Collaboration Enhancement:
- Duet AI can facilitate better collaboration among team members by providing consistent and standardized suggestions, reducing misunderstandings and improving communication.
- Developers can use AI-generated insights to discuss and make informed decisions during team meetings and code reviews.
Learning and Skill Development:
- Developers can leverage Duet AI as a learning tool, gaining insights into best practices and coding patterns.

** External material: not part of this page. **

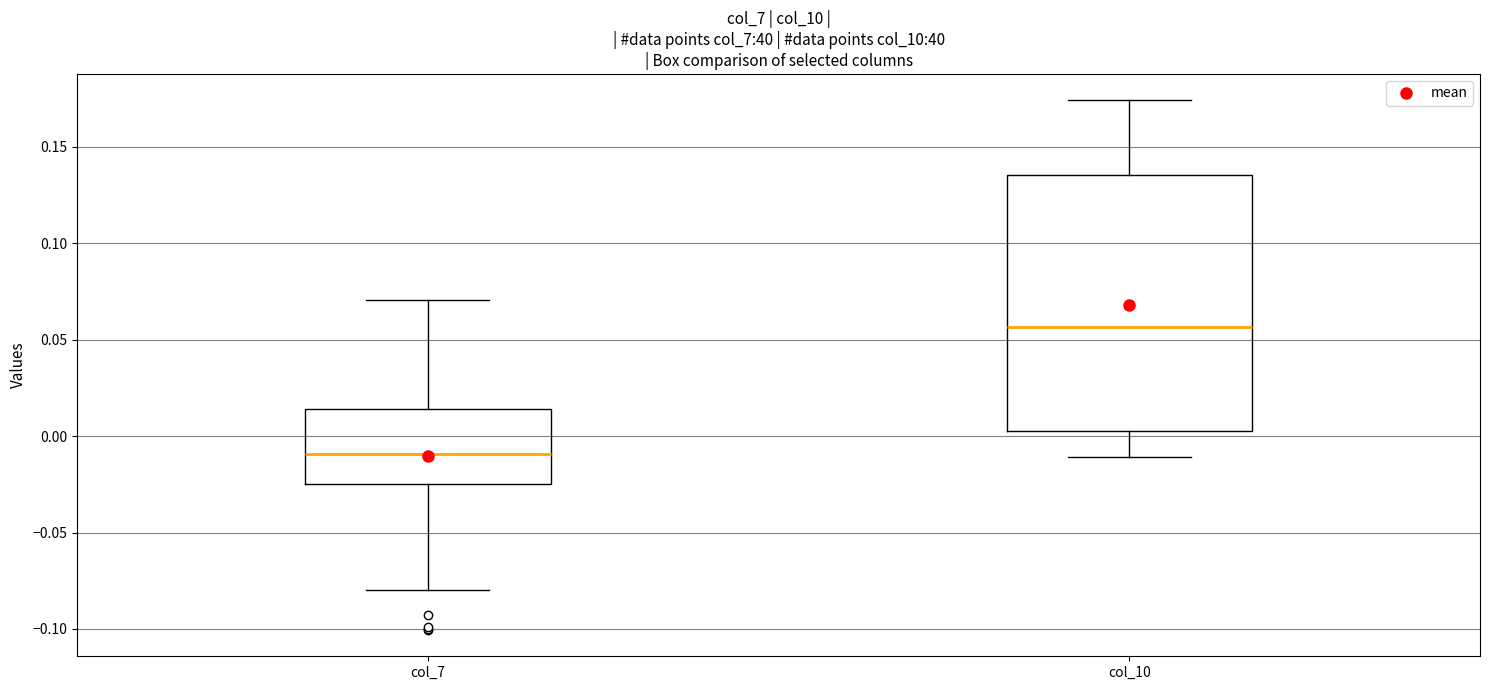

Which box has the lowest median line?

col_7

- Over time, exposure to AI-driven suggestions can contribute to the skill development of the development team, enhancing their coding proficiency.
Adaptability to Specific Use Cases:
- The integration of Duet AI should be tailored to the specific needs and challenges of your development workflow.
- The conclusions may vary based on the type of projects, programming languages, and technologies involved, so a customized approach is crucial.
Consideration of Ethical and Bias Issues:
- It is important to be mindful of ethical considerations and potential biases in the AI system. Regular monitoring and adjustments may be necessary to ensure fair and unbiased assistance.
- Developers should be aware of the limitations of AI and use it as a complement to human judgment rather than a replacement.
Cost-Benefit Analysis:
- Assess the cost implications of integrating Duet AI into your workflow against the benefits it provides. Consider factors such as licensing, training, and ongoing maintenance costs.
- Evaluate whether the gains in productivity and code quality outweigh the investment in AI integration.
In conclusion, integrating Duet AI into your development workflow can bring about positive changes, but careful planning, customization, and ongoing evaluation are essential to maximize the benefits and address any challenges that may arise.